Di Natale had been foreshadowing his speech to media with hints about unveiling a plan for a four-day working week. As he appears, unlike most of the policy class, to acknowledge the growing problems of underemployment and “fluid” conditions, this was total spin. He didn’t really talk about formally reduced labour hours at all — what’s to reduce when the secure 40-hour week is itself becoming fiction?

But we can forgive him this moment of cheap promotion. It meant that he was able to utter a truth many of us can detect with our senses: there’s not gonna be that many jobs soon.

Malcolm can talk all he will about innovation and the infinite capacity for capitalism to produce new employment opportunities. The fact is, the private wealth accumulation our Prime Minister has championed for so long, delivered innovation of such excellence, it’s about to put many of us out of work. The robots are coming, said RDN. This need not be cause for panic. This must not be cause for another dose of Thatcherism. It is cause, he said, for a revised Keynesianism. And then, he broke the seal on the policy discussion we were always going to have, Universal Basic Income. (UBI. In the Green lexicon, Adequate Income Guarantee or AIG.)

[Our kids face a jobless future, and pollies (even Bernie) have been utterly useless]

If we don’t have the energy to exact all property from the perspiring hands of the investor class, then UBI is the best thing we’re left with.

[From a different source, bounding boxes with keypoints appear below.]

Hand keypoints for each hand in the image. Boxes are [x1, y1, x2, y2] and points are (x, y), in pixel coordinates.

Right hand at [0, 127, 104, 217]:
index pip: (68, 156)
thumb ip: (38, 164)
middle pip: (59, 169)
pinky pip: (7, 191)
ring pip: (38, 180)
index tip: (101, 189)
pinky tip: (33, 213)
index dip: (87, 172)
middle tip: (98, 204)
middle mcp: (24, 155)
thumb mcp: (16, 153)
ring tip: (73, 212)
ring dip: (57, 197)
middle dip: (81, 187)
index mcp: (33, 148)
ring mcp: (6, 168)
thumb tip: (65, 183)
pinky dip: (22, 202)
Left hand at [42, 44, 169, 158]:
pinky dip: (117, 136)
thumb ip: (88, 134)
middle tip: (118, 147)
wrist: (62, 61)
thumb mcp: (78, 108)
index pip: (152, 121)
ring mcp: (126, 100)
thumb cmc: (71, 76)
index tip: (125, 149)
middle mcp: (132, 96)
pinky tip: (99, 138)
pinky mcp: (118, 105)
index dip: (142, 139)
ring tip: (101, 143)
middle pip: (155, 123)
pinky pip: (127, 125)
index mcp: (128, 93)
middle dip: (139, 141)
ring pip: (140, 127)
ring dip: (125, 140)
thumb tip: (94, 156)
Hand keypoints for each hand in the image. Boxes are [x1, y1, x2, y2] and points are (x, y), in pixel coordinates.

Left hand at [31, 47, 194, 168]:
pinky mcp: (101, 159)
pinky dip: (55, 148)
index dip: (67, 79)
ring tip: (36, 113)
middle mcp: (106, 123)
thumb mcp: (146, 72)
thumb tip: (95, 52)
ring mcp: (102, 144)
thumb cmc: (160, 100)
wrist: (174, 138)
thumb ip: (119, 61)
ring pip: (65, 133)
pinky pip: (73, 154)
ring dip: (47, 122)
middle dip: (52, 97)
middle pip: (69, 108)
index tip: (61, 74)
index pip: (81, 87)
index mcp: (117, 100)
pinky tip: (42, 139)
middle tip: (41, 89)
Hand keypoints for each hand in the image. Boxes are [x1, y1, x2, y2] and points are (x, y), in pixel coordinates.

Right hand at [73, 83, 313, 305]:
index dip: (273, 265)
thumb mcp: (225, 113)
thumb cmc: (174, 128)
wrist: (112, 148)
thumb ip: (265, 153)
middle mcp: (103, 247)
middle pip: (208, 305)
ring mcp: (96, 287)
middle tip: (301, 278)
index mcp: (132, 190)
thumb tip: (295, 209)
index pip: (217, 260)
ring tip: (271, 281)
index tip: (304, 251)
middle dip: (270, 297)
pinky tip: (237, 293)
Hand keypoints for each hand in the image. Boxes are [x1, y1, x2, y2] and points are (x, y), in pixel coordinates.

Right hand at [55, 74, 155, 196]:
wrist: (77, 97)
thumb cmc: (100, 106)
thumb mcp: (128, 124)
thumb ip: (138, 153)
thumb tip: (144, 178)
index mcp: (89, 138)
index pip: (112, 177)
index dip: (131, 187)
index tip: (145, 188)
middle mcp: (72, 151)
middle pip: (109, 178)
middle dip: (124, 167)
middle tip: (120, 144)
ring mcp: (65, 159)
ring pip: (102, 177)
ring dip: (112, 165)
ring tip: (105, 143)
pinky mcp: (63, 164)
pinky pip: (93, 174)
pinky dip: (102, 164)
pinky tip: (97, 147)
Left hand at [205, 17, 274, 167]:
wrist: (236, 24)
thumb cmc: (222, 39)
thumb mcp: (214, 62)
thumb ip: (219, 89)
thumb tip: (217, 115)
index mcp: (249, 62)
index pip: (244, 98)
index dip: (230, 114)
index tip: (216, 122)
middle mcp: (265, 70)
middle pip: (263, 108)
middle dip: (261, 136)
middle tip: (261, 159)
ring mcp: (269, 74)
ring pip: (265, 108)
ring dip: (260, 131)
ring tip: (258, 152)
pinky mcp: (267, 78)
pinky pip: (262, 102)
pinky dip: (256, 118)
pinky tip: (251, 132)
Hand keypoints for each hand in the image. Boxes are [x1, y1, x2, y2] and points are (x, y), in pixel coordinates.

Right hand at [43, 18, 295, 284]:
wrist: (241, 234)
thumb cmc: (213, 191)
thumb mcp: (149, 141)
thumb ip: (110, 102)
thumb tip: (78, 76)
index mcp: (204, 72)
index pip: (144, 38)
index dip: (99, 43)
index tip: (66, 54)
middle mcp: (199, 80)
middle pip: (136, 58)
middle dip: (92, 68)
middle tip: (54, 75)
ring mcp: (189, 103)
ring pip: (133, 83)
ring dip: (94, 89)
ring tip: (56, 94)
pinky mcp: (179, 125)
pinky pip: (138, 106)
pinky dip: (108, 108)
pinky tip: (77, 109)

It is, in the view of many economists including Yanis Varoufakis, the best chance capitalism has for survival. So, it’s hardly a communist fancy. In fact, one of its early iterations, Negative Income Tax, was sketched by none other than Milton Friedman. Today, the IPA still tool around with Uncle Milty’s dream. The appeal for the material right is that free money for all will mean an easy end to Centrelink and all programs of welfare for the poor, and some bonus capital for the rich.

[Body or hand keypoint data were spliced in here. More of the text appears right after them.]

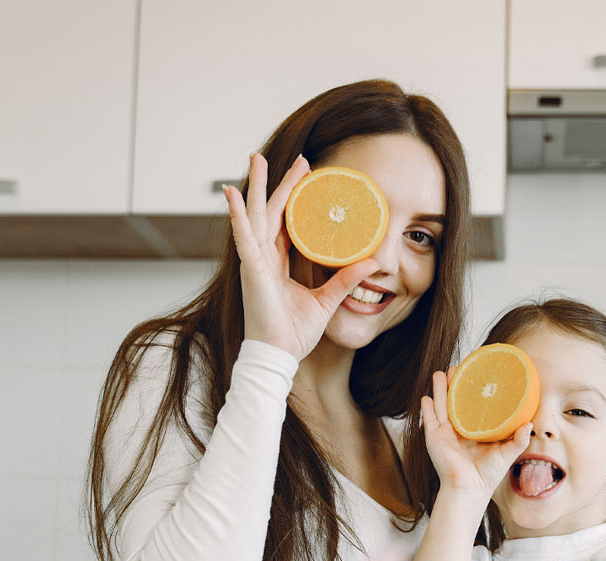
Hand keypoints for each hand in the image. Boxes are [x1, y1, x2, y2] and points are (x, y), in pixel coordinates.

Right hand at [222, 153, 380, 359]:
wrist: (279, 356)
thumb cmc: (294, 333)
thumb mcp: (326, 300)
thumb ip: (345, 279)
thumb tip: (373, 263)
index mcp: (277, 263)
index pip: (286, 222)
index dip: (296, 198)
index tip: (309, 176)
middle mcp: (263, 258)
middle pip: (271, 211)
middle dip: (281, 183)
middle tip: (298, 158)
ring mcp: (254, 262)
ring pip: (255, 215)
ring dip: (256, 186)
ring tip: (256, 159)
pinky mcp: (251, 270)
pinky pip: (243, 237)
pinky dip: (237, 215)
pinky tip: (233, 194)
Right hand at [420, 369, 532, 500]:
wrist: (469, 489)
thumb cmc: (488, 474)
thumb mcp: (507, 453)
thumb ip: (518, 439)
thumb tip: (529, 423)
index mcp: (475, 431)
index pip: (473, 406)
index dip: (473, 391)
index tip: (477, 375)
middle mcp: (459, 430)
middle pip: (454, 401)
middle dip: (454, 385)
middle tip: (456, 368)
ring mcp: (446, 433)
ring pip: (441, 405)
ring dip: (439, 390)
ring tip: (440, 374)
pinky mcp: (435, 438)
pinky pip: (429, 420)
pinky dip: (427, 409)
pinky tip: (425, 397)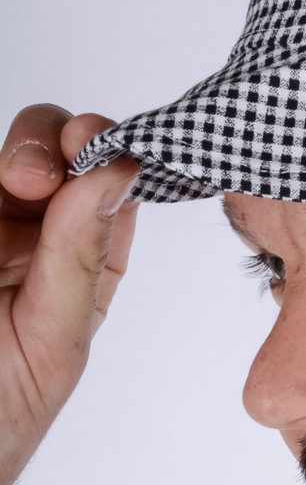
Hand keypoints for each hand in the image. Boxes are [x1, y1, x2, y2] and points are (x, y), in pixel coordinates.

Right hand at [0, 105, 139, 484]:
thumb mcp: (48, 344)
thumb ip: (78, 258)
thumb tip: (116, 175)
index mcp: (78, 267)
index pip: (109, 187)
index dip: (112, 155)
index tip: (102, 146)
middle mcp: (27, 239)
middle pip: (52, 153)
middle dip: (54, 141)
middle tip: (42, 170)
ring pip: (6, 161)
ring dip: (20, 151)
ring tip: (22, 179)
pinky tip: (4, 190)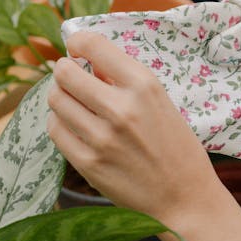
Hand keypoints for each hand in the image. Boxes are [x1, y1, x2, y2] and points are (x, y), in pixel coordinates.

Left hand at [48, 33, 216, 223]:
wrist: (185, 199)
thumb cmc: (177, 147)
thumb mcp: (161, 102)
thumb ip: (125, 80)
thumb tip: (88, 62)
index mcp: (144, 85)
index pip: (93, 45)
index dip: (78, 42)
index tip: (76, 47)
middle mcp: (120, 108)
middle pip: (65, 73)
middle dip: (65, 71)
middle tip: (71, 77)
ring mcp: (101, 138)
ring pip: (56, 100)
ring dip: (61, 97)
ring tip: (75, 103)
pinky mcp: (88, 163)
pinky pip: (55, 130)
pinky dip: (60, 123)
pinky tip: (75, 126)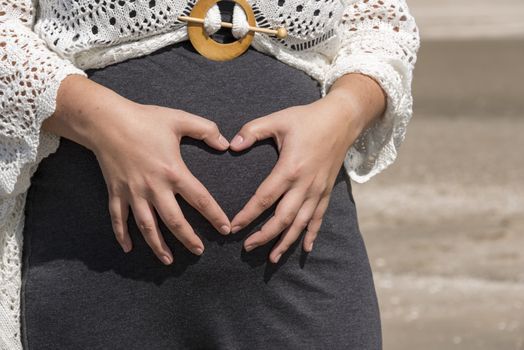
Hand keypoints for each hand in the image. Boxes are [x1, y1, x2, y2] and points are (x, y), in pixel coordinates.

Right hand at [44, 75, 231, 264]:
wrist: (106, 120)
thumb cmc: (145, 119)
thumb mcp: (179, 119)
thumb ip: (206, 130)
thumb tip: (226, 143)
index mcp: (173, 171)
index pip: (200, 199)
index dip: (214, 215)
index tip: (225, 229)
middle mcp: (154, 187)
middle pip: (174, 221)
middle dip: (188, 239)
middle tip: (199, 251)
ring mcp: (133, 192)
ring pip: (147, 226)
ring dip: (158, 245)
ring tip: (168, 260)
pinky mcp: (116, 192)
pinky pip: (118, 218)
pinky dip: (122, 235)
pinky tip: (128, 248)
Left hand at [228, 73, 385, 263]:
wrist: (341, 119)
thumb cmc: (307, 119)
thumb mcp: (278, 119)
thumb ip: (252, 131)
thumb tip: (231, 145)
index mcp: (289, 168)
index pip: (264, 198)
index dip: (247, 215)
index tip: (233, 227)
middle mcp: (305, 185)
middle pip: (282, 218)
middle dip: (264, 236)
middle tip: (247, 247)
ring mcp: (318, 190)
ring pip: (301, 223)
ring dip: (286, 242)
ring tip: (272, 258)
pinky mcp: (326, 191)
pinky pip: (318, 218)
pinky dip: (312, 234)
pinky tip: (305, 248)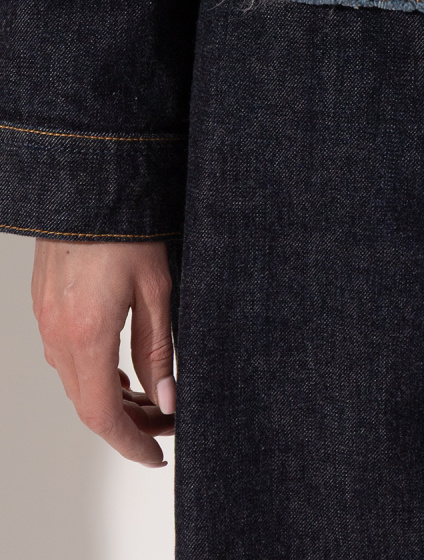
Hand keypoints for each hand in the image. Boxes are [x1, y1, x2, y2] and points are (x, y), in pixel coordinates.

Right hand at [31, 240, 175, 466]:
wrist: (90, 178)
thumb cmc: (129, 225)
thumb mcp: (157, 288)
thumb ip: (159, 349)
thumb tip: (169, 399)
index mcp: (87, 334)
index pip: (102, 414)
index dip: (130, 442)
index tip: (156, 454)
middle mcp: (57, 333)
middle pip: (87, 404)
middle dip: (128, 424)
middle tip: (166, 424)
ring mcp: (46, 320)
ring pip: (74, 383)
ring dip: (109, 400)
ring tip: (150, 400)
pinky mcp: (45, 305)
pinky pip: (64, 358)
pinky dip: (92, 375)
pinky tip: (118, 370)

Policymakers on both sides have been talking about UBI among themselves for some time — although he did not mention it during his campaign, Bernie Sanders has been in favour of it for a few years. If quietly applied per the neoliberal preference, UBI will simply reinforce the divide between rent-seekers and the rest of us. If spoken about publicly and frankly, it has a greater chance of serving a greater number of people.

And this was RDN’s great achievement yesterday: to speak publicly and frankly about our political economy. Sure, he made concessions to his base and mentioned words like “love”. He introduced the good young speaker Nada Kalam in a fairly clumsy manner. He congratulated the lady journalists in the room. But, he was also the first Australian politician in a very long time to go to all the bother and the risk of honestly describing the national future.

Shit. I’m probably going to have to vote for them now.